Best (and worst) musical performances
Blue Oyster Cult at the Roseland Theatre in 1994. I've been a fan since 1972, but never heard a live show and (based upon their live recordings) never really cared to. But I figured that this might be my last chance to see them, so what the heck... Well, I was truly amazed at what they managed to pull off on stage. Kinda put the lie to my notion that they were really a studio-only band. They put on a truly outstanding performance in rather intimate venue - there were only a couple hundred people at that show, far less than house capacity.

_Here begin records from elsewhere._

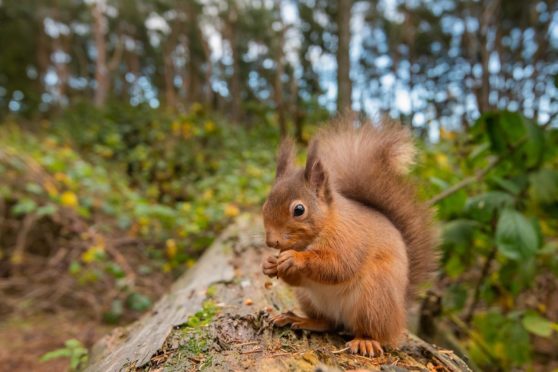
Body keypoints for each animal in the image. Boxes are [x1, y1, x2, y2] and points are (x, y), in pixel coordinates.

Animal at [260, 117, 440, 356]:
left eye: (299, 210)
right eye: (264, 205)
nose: (272, 242)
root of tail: (398, 314)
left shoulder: (350, 240)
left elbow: (338, 266)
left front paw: (295, 259)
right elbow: (298, 279)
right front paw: (269, 264)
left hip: (373, 299)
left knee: (371, 331)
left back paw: (365, 341)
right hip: (309, 299)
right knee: (329, 323)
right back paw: (300, 319)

Sadly, subsequent BOC shows that I've attended have been all over the map. Most of them turned into an excuse for Buck to show off while the rest of the band just sort of phoned it in... Too bad. They're still one of my all-time favorite bands.
Best Previously-Unheard-of Artist
I first heard Joan Osborne as the opening act at a large venue. Too far away to even see her on stage, but she owned that room. The rest of the evening was irrelevant.
She returned to Portland to play a smaller venue as the headliner, and did not disappoint. That woman is a force of nature on stage.
Most Memorable Indoor Concert
Led Zeppelin in 1969 at the Boston Garden. My buddy and I snuck down to take a couple of reserved but unclaimed second-row seats and got to keep them for the whole show. Not more than 20 feet from Jimmy Page! And they were loud. All the concert-goers on the train back to the North Shore were shouting because our ears were shot.
Most Impressive Cooperation from the Elements at an Outdoor Concert
UMass/Amherst stadium sometime around 1973. Up-and-comer Bruce Springsteen was the opener, Cold Blood in the middle, and headlined by It's a Beautiful Day. It was completely overcast and had been threatening to rain all afternoon. As soon as It's a Beautiful Day took the stage a hole opened up in the clouds and a single beam of light covered the stage. Strange but true.
Most Impressive Outdoor Venue
We paid $100 a head and drove five hours to see the Who. Parked in a huge field and waited for the gates to open. Nothing special, really. Until I walked over the last rise and saw the Gorge amphitheatre for the first time. Truly breathtaking. (The Who were pretty good, too.)
Best Use of Technology
The Grateful Dead with their "wall of sound" back in the mid-70s. Crystal-clear sound everywhere in every venue - indoors or out. And the experimental electronic music that Phil Lesh and Ned Lagin performed had to be heard to be believed.
Greatest Dynamic Range
Godspeed You Black Emperor (with cello, violin, three electric guitars, two bass guitars, and two drummers) went from so quiet that you could hear someone sniffle at the other side of the venue to so loud that you could feel it in your chest. Not only that, but they also put on a mesmerizing performance. Two hours went by in what seemed like it must have been only fifteen minutes.
Gov't Mule before they added the keys.
Best Free Concert
John McLaughlin and Little Feat playing to an under-capacity crowd of a couple hundred people at the UMass/Amherst Student Union Ballroom sometime around `72 or `73.
Best Stunt during a Musical Performance
Todd Rundgren with Utopia sometime around `76. During his big guitar solo he walked up rungs to the apex of an open-frame pyramid. At the last note of the solo he dove 20 feet to the stage, stopped by a bungee cord.
Some guitarist that I heard while on holiday in London just after New Years 2000. He was playing rock standards like "Little Wing" and "Stairway to Heaven" in three- and four-part counterpoint.
"If I had known what it would be like, I wouldn't have bothered"
"Summer Jam" at Watkins Glen. 600,000 people showed up on ticket sales of something like 125,000. Needless to say, it was crowded. Owsley was on the right track with his concentric rings of PA towers and delayed feeds to correct for the propagation times. But whenever the wind shifted, as it did quite frequently with the approaching storm front, the sound reinforcement system turned into a really expensive phase-shifter effect.
Garbage at the Roseland Theatre a couple years ago. Their backing tracks overpowered the band, and the subwoofers overpowered the venue. The vibrations worked loose a chunk of plaster that hit my wife on the shoulder. The only decent performance of the evening was when they went "off-program" to play an audience requested song - an older number not in their sequencer.
Runner-up, Worst Concert
REM at the Colliseum in Portland in `94 or `95. It was my younger son's first concert and I felt compelled to tell him that not all concerts were like that. The band had zero stage presence and put on a lacklustre show. They really should have been playing to a pub somewhere rather than a stadium full of fans. Fortunately, opener Sonic Youth put on a great show.
The hippie hand-drummers that infest Portland (especially the Hawthorne district) every summer.